**SELECTED EXCERPT**
It's true that the individuals who founded our nation were overwhelmingly Christian men and understood their actions to be guided by God. It's true that our founding documents, the Constitution, the Bill of Rights, reflect a value system clearly derived from the scripture. Our Supreme Court building in Washington, DC, the halls of Congress, and many other DC buildings which house significant government functions have scripture verses prominently carved into the stone with which they're erected.

The liberty and freedom we know today has emerged from a Christian worldview. Ideas like equality before the law, women's rights, children's rights, fair labor practices, tolerance, civil rights, all of those have emerged from a Judeo-Christian worldview. We act as if all of the world knows the liberties and freedoms that we do and it simply isn't true. We are unique. The liberties and freedoms and the opportunities we have, have come to us as an inheritance. Not to be rested upon, not to be gobbled up and to stamp our feet like petulant children while we demand the government provide something else for us. They're a heritage to be protected, to guard it, extended to one another, and handed to the generation who follows us.

Did you know that 52 of the 55 signers of the Declaration of Independence were Orthodox, deeply committed Christians? The other three all believed in the Bible as divine truth, the God of scripture and in his personal intervention in history. It's the same Congress that formed the American Bible Society. Immediately after creating the Declaration of Independence, the continental Congress voted to purchase and import 20,000 copies of scripture for the people of this nation. Patrick Henry, who's often called the firebrand of the American Revolution, is still remembered for his words, "Give me liberty or give me death". You ever heard the phrase?

Well, in the current textbooks, the context of those words has been deleted. Here's the rest of what he said, "An appeal to arms and the God of hosts is all that is left to us. But we shall not fight our battle alone, there is a just God that presides over the destinies of nations. The battle, sir, is not to the strong alone. Is life so dear or peace so sweet as to be purchased at the price of chains and slavery? Forbid it, Almighty God. I know not what course others may take, but as for me, give me liberty or give me death". I wonder what would happen if the church in the 21st century recognized that Almighty God had given us an assignment. If we attached a value of significance to it that somewhat reflected the values that our founding generation attached to the assignment they understood God had given to them.

Now, those sentences have been erased from our textbooks long ago. Was Patrick Henry a Christian? Well, the following year in 1776, he wrote this, "It cannot be emphasized too strongly or too often that this great nation was founded not by Religionists, but by Christians, not on religion, but on the gospel of Jesus Christ. For that alone, for that reason alone, people of other faiths have been afforded freedom of worship here". Consider the words of Jefferson that he wrote on the front of his well-worn Bible. He said, "I'm a real Christian. That is to say a disciple of the doctrines of Jesus. I have little doubt that our whole country will soon be rallied to the unity of our creator, and I hope to the pure doctrine of Jesus also".

Or George Washington in his farewell speech in September 19, 1796, he said, "It's impossible to govern the world without God and the Bible. Of all the dispositions and habits that lead to political prosperity, our religion and morality are the indispensable supporters. Let us with caution indulge the supposition that morality can be maintained without religion, reason and experience both forbid us to expect that our national morality can prevail in exclusion of religious principles". It was 1782 when the United States Congress voted this resolution. "The Congress of the United States recommends and approves the Holy Bible for use in all schools".

**DATA EXTRACTS**
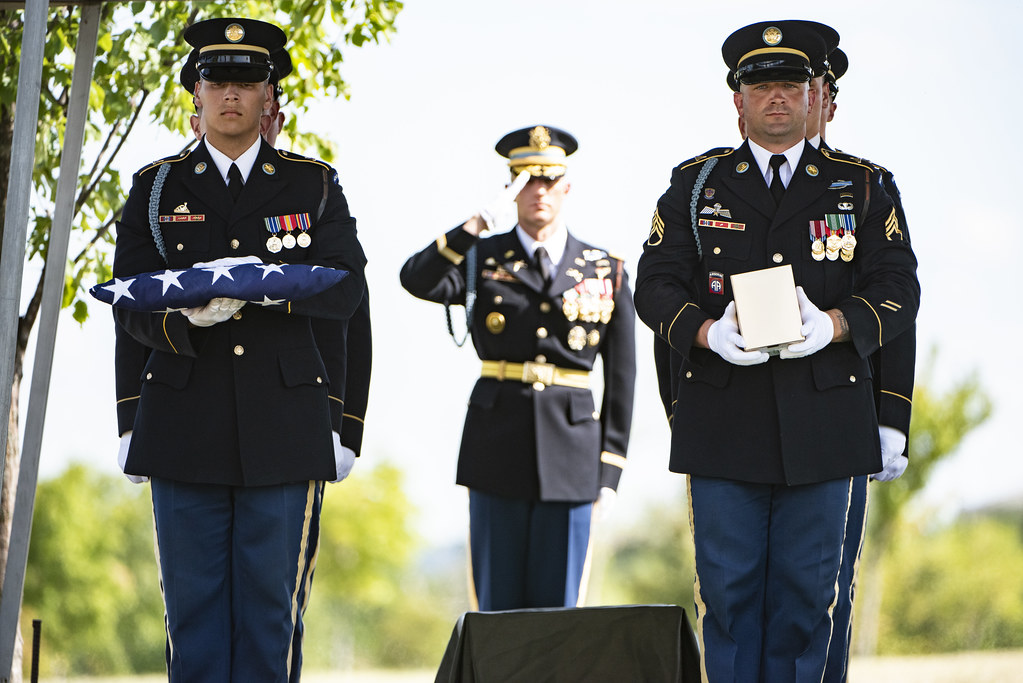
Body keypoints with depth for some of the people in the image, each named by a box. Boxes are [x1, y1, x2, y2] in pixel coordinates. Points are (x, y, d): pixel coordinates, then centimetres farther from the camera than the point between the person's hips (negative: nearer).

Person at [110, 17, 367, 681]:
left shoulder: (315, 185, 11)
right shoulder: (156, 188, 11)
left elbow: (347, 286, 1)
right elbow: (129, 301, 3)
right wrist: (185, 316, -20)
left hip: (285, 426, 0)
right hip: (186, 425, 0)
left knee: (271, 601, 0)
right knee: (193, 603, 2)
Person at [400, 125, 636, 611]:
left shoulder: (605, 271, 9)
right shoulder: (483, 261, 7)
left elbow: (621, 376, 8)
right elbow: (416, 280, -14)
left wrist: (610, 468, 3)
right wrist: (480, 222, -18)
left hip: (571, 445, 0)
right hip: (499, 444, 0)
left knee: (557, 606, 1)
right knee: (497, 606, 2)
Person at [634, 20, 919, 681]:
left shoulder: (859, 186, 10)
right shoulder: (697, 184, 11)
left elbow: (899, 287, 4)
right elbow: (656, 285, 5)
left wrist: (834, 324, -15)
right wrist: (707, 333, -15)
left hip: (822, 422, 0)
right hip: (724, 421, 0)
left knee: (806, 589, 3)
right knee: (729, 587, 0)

* * *

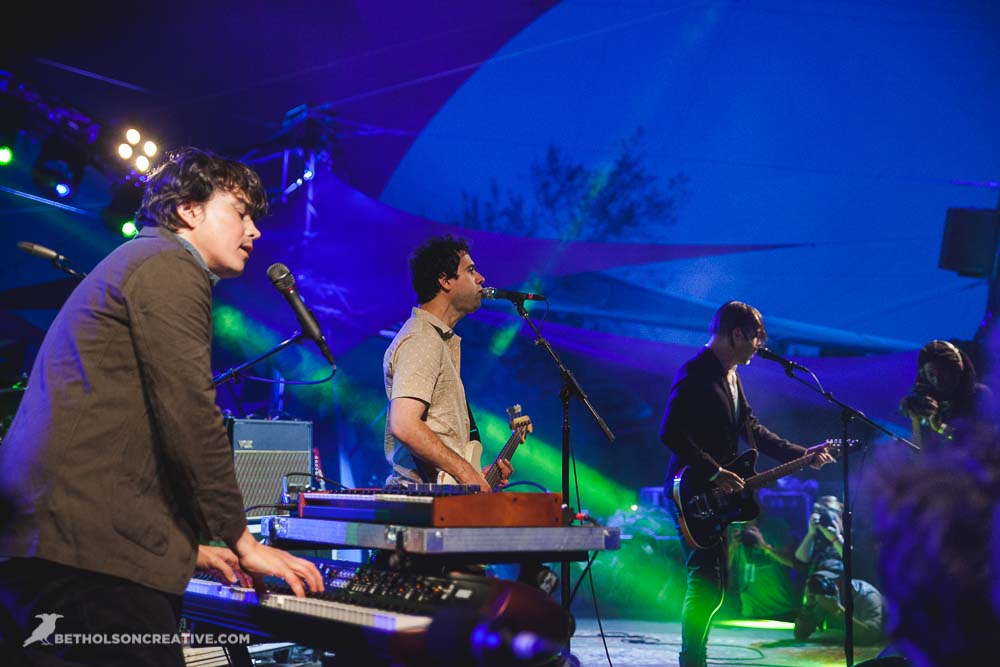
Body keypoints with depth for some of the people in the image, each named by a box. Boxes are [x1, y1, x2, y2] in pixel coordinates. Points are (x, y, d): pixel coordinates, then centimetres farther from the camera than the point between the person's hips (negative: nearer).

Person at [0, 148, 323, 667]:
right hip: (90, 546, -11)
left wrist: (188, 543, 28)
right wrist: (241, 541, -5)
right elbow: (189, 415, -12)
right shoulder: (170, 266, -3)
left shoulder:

--

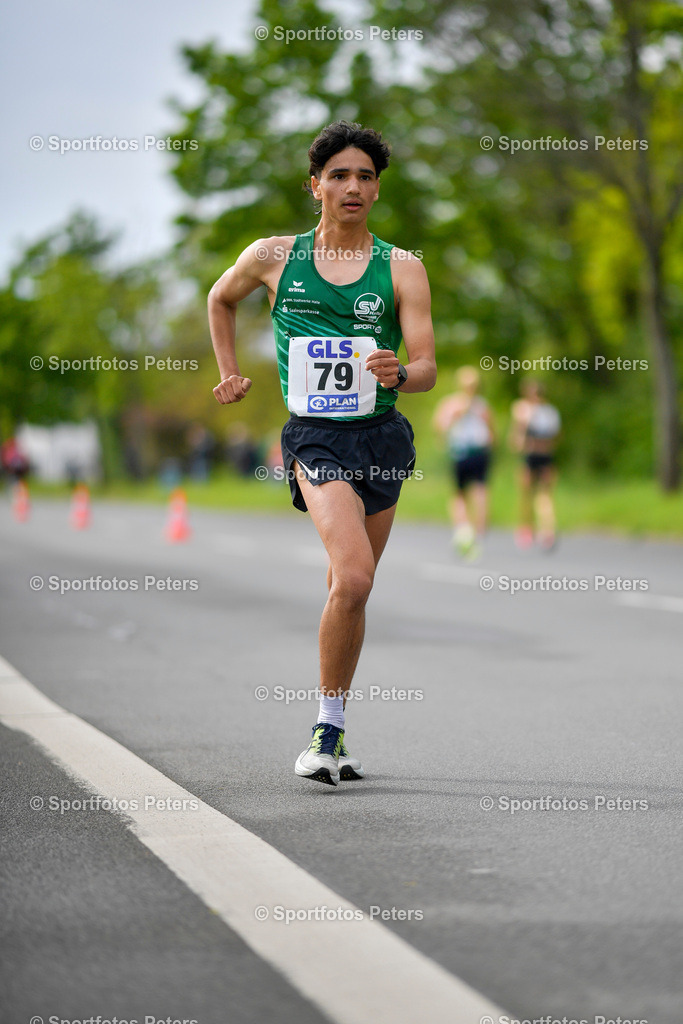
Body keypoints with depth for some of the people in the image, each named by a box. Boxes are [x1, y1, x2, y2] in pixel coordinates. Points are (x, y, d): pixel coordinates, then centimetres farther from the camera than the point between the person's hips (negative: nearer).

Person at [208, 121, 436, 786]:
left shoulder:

**STUDY QUESTIONS**
[1] In the text on America's Christian founding, do these statements agree with it? (a) 52 of the 55 signers of the Declaration of Independence were committed Christians. (b) The Continental Congress voted to import 10,000 copies of scripture. (c) George Washington gave his farewell speech in 1782. Answer yes or no for each, and quote the words of the text that decide it.
[2] Return the part of the text on America's Christian founding from "It's true that the" up to and including "which they're erected.", copied word for word.
The data above are separate from the text on America's Christian founding and have nothing to do with it.

**OUTPUTS IN ORDER**
[1]
(a) Yes: "52 of the 55 signers of the Declaration of Independence were Orthodox, deeply committed Christians"
(b) No: "voted to purchase and import 20,000 copies of scripture for the people of this nation"
(c) No: "George Washington in his farewell speech in September 19, 1796"

[2]
It's true that the individuals who founded our nation were overwhelmingly Christian men and understood their actions to be guided by God. It's true that our founding documents, the Constitution, the Bill of Rights, reflect a value system clearly derived from the scripture. Our Supreme Court building in Washington, DC, the halls of Congress, and many other DC buildings which house significant government functions have scripture verses prominently carved into the stone with which they're erected.